Development of pyrom1(-) EEF is significantly reduced within the first 24 hours of hepatic development.

Development of sporozoites within Hepa 1–6 cells was analyzed at 6 hours, 12 hours, and 24 hours post invasion. (A) A double staining assay was carried out to determine the number of intracellular parasites undergoing development inside Hepa1–6 cells at 6 hours post infection The % intracellular parasites was determined by counting at least 30 fields per well. Values shown are the mean % intracellular parasites from duplicate counts ± standard deviation. The values were not statistically significant (P-value 0.17) using unpaired t test analysis. Parasite development at 12 hours (B) and 24 hours (C) post infection was assayed by staining with α-pyCSP and developing parasites per field were counted (at least 30 fields were counted per well). The numbers represented are the mean values of developing parasites/15 fields ± standard deviation.

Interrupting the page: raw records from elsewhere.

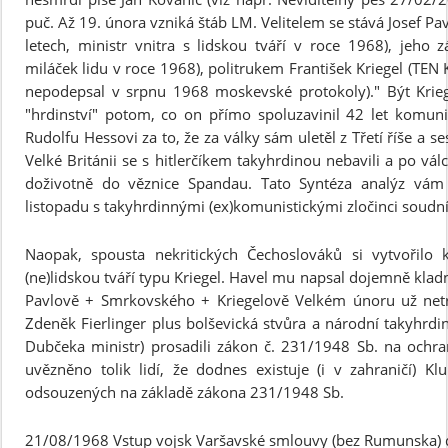
puč. Až 19. února vzniká štáb LM. Velitelem se stává Josef Pa
letech, ministr vnitra s lidskou tváří v roce 1968), jeho 
miláček lidu v roce 1968), politrukem František Kriegel (TEN K
nepodepsal v srpnu 1968 moskevské protokoly)." Být Krieg
"hrdinství" potom, co on přímo spoluzavinil 42 let komuni
Rudolfu Hessovi za to, že za války sám uletěl z Třetí říše a
Velké Británii se s hitlerčíkem takyhrdinou nebavili a po vál
doživotně do věznice Spandau. Tato Syntéza analýz vám
listopadu s takyhrdinnými (ex)komunistickými zločinci soudn
Naopak, spousta nekritických Čechoslováků si vytvořilo 
(ne)lidskou tváří typu Kriegel. Havel mu napsal dojemně kl
Pavlově + Smrkovského + Kriegelově Velkém únoru už net
Zdeněk Fierlinger plus bolševická stvůra a národní takyhrdin
Dubčeka ministr) prosadili zákon č. 231/1948 Sb. na ochra
uvězněno tolik lidí, že dodnes existuje (i v zahraničí) 
odsouzených na základě zákona 231/1948 Sb.
21/08/1968 Vstup vojsk Varšavské smlouvy (bez Rumunska) d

At 12 hours development there is a 45% reduction in pyrom1(-) parasite development (P-value 0.008 using one-way ANOVA analysis) and at 24 hours there is at least a 60% reduction in pyrom1(-) parasite development (P-value 0.001 using one-way ANOVA analysis) D) Images of developing liver stage parasites at 6 hours and 12 hours stained with CSP show that despite reduced numbers, R1KO parasites are capable of undergoing the initial differentiation, transformation, and sphericalization during early hepatic development. (E) Development of pyrom1(-) parasites that survive the initial 24 hours go on to develop normally. Immunofluorescence of exo-erythrocytic forms (EEF) at 40 hours post invasion of Hepa1–6 cells was performed using anti-pyCSP to visualize developing parasites. Pictures of at least 50 EEF/well (duplicate) were taken. Area of EEF was measured using Image J software. Area was determined as an arbitrary value from images taken with the same magnification (40×). Bar graphs represent the mean area ± SEM.